++++ Extrait fourni ++++

L’irrationalité collective bénéficie d’une trop grande tolérance. En privé, chacun peut croire aux horoscopes, aux anges, à l’homéopathie ou à l’eau énergisée. Mais lorsque ces croyances deviennent collectives — politiques, nationales, institutionnelles —, elles produisent une politique irrationnelle, antimoderne, autoritaire.
Les religions fonctionnent comme des sectes dotées d’un service de presse. Des usines à fausses nouvelles sous couvert de transcendance. La politique doit reconnaître ce qu’elles représentent : une menace pour la vie publique rationnelle. Quand les croyances irrationnelles deviennent institutionnelles, les dommages sont intolérables.
La matière ne pense pas, ne croit pas — elle se déchaîne. Aujourd’hui, face à la violence de la nature, nous le comprenons — et pourtant nous sommes dépassés. Cette nature contre-nature, saturée d’interventions humaines, entre en collision avec une perception façonnée par les films catastrophes, les jeux vidéo angoissants ou les images sublimes accrochées dans les musées. Nous sommes esthétiquement armés, mais existentiellement désarmés. Ces formes de représentation nous apprennent à regarder, mais non à agir. La crise esthétique face au tonnerre, cette dissonance entre l’urgence d’agir et la passivité du regard, ce regard erroné posé sur les flots qui montent — cela aussi doit être interrogé.

++++

Consignes:
1) Les affirmations suivantes s'accordent-elles avec l'extrait ? Répondez par oui ou par non et citez fidèlement les mots de l'extrait qui tranchent.
(a) En privé, chacun peut croire aux horoscopes.
(b) Les formes de représentation nous apprennent à agir.
(c) La matière pense.
2) Recopiez sans rien changer, dans les relevés, tout ce qui va du tout début jusqu'à la ligne contenant « ТУТсК (термоусаж.трубка с клеем) », celle-ci comprise. Laissez les images de côté.

++++ Données étudiées ++++

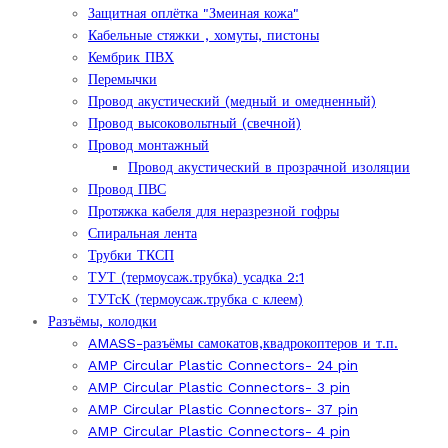
Защитная оплётка "Змеиная кожа"
Кабельные стяжки , хомуты, пистоны
Кембрик ПВХ
Перемычки
Провод акустический (медный и омедненный)
Провод высоковольтный (свечной)
Провод монтажный
Провод акустический в прозрачной изоляции
Провод ПВС
Протяжка кабеля для неразрезной гофры
Спиральная лента
Трубки ТКСП
ТУТ (термоусаж.трубка) усадка 2:1
ТУТсК (термоусаж.трубка с клеем)
Разъёмы, колодки
AMASS-разъёмы самокатов,квадрокоптеров и т.п.
AMP Circular Plastic Connectors- 24 pin
AMP Circular Plastic Connectors- 3 pin
AMP Circular Plastic Connectors- 37 pin
AMP Circular Plastic Connectors- 4 pin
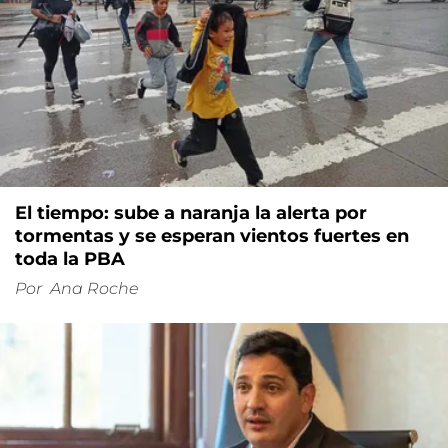
El tiempo: sube a naranja la alerta por
tormentas y se esperan vientos fuertes en
toda la PBA
Por
Ana Roche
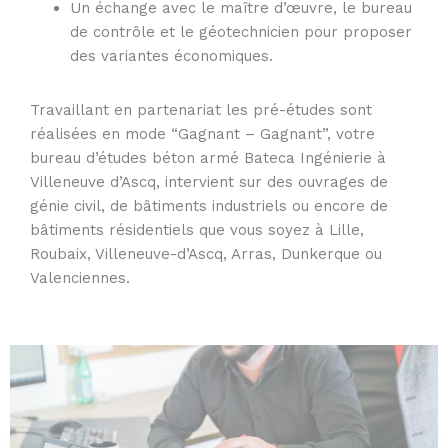
Un échange avec le maître d’œuvre, le bureau
de contrôle et le géotechnicien pour proposer
des variantes économiques.
Travaillant en partenariat les pré-études sont
réalisées en mode “Gagnant – Gagnant”, votre
bureau d’études béton armé Bateca Ingénierie à
Villeneuve d’Ascq, intervient sur des ouvrages de
génie civil, de bâtiments industriels ou encore de
bâtiments résidentiels que vous soyez à Lille,
Roubaix, Villeneuve-d’Ascq, Arras, Dunkerque ou
Valenciennes.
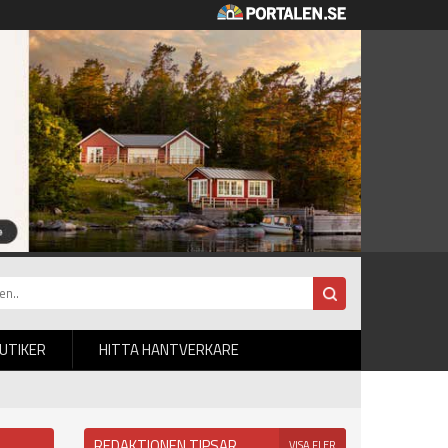
BUTIKER
HITTA HANTVERKARE
REDAKTIONEN TIPSAR
VISA FLER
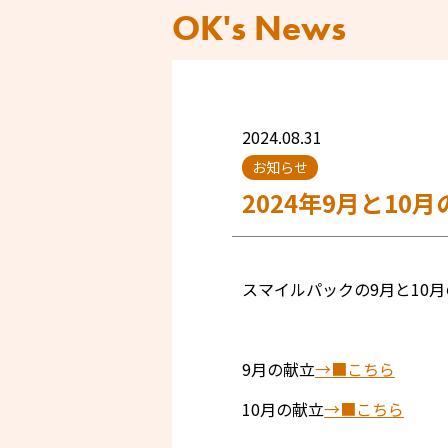
OK's News
2024.08.31
お知らせ
2024年9月と1
スマイルパックの9月と10
9月の献立
→■こちら
10月の献立
→■こちら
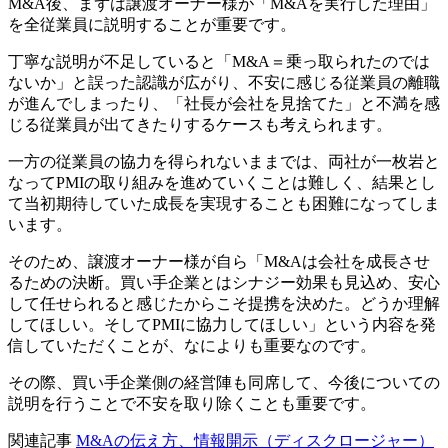
M&A後、まずは譲渡オーナー様が「M&Aを実行した理由」
を全従業員に説明することが重要です。
丁寧な説明が不足していると「M&A＝乗っ取られたのでは
ないか」と誤った認識が広がり、不安に感じる従業員の離職
が進んでしまったり、「社長が会社を見捨てた」と不満を感
じる従業員が出てきたりするケースも考えられます。
一方の従業員の協力を得られないままでは、両社が一枚岩と
なってPMIの取り組みを進めていくことは難しく、結果とし
て当初期待していた成長を実現することも困難になってしま
います。
そのため、譲渡オーナー様が自ら「M&Aは会社を成長させ
るための決断。買い手企業とはシナジー効果も見込め、安心
して任せられると感じたからこそ提携を決めた。どうか理解
してほしい。そしてPMIに協力してほしい」という内容を発
信していただくことが、なによりも重要なのです。
その際、買い手企業側の経営陣も同席して、今後についての
説明を行うことで不安を取り除くことも重要です。
関連記事
M&Aの伝え方、情報開示（ディスクロージャー）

++++

Corrigé des activités:
1)
(a) Oui : « En privé, chacun peut croire aux horoscopes, aux anges, à l’homéopathie ou à l’eau énergisée. »
(b) Non : « Ces formes de représentation nous apprennent à regarder, mais non à agir. »
(c) Non : « La matière ne pense pas, ne croit pas — elle se déchaîne. »

2)
Защитная оплётка "Змеиная кожа"
Кабельные стяжки , хомуты, пистоны
Кембрик ПВХ
Перемычки
Провод акустический (медный и омедненный)
Провод высоковольтный (свечной)
Провод монтажный
Провод акустический в прозрачной изоляции
Провод ПВС
Протяжка кабеля для неразрезной гофры
Спиральная лента
Трубки ТКСП
ТУТ (термоусаж.трубка) усадка 2:1
ТУТсК (термоусаж.трубка с клеем)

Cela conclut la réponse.